In the early 1950s Long toured oversees, including Korea and Japan, and entertained servicemen with the USO during the Korean War. By the mid-1950s he had moved to California and studied music at Los Angeles City College. He moved back to New York in the late 1950s to write and teach music. In the 1960s he formed his own Ink Spots group and performed in California and New York. Long had his own teaching studio in New York City by the 1970s and wrote and arranged songs for chord melody style for the guitar. He also sold a series of music instructional books.
Long eventually returned to Sealy, Texas, to research his family history and write his autobiography. In 1996 he moved to the Heights district in Houston where his daughter Anita founded The Original Huey “Ink Spot” Long Living History Music Museum, which opened on June 19, 2007. Huey Long died in a Houston nursing home on June 10, 2009, shortly after his 105th birthday. He was survived by his daughter (Anita) and two sons (Rene, and Shiloh).
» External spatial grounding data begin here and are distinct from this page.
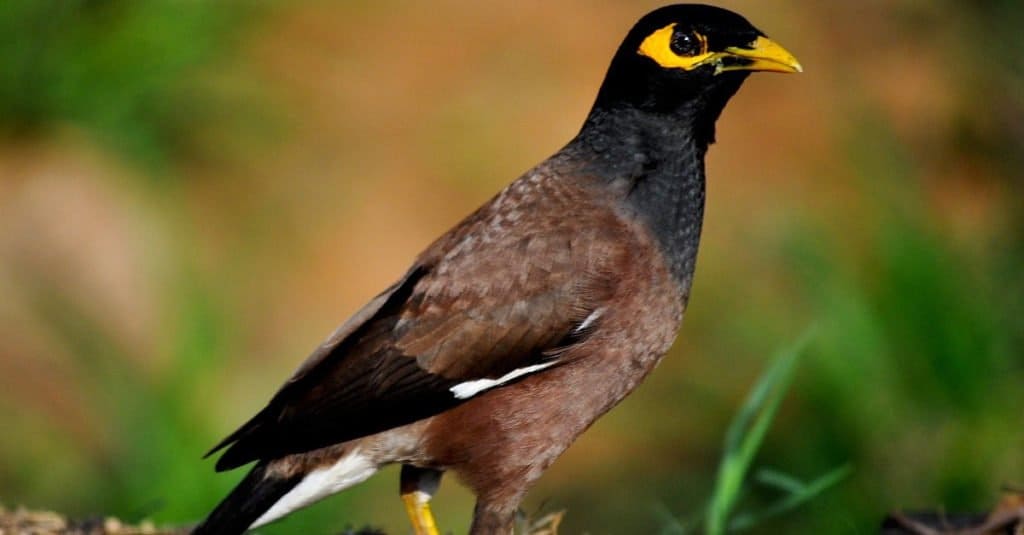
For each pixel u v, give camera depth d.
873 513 12.10
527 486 8.15
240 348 14.10
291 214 15.50
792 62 8.31
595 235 8.10
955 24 17.73
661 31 8.41
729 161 16.09
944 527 9.08
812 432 12.69
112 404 13.04
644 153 8.36
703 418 13.88
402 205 15.68
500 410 8.01
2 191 14.96
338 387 8.01
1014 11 17.50
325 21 17.06
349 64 16.75
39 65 15.53
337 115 16.31
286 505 8.12
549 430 8.09
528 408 8.03
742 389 13.80
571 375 8.03
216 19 16.34
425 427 8.03
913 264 13.35
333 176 15.83
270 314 14.63
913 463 12.49
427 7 17.41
On June 19, 2009, a Cultural Exchange & Learning Center was established in his honor in Suva, Fiji Islands, and a memorial service was held. Though Long was noted for his performances and studio work, his greatest love was teaching and writing music, according to his daughter. She commented, “Teaching was truly something that was his passion. He did that with everyone who came in front of him.”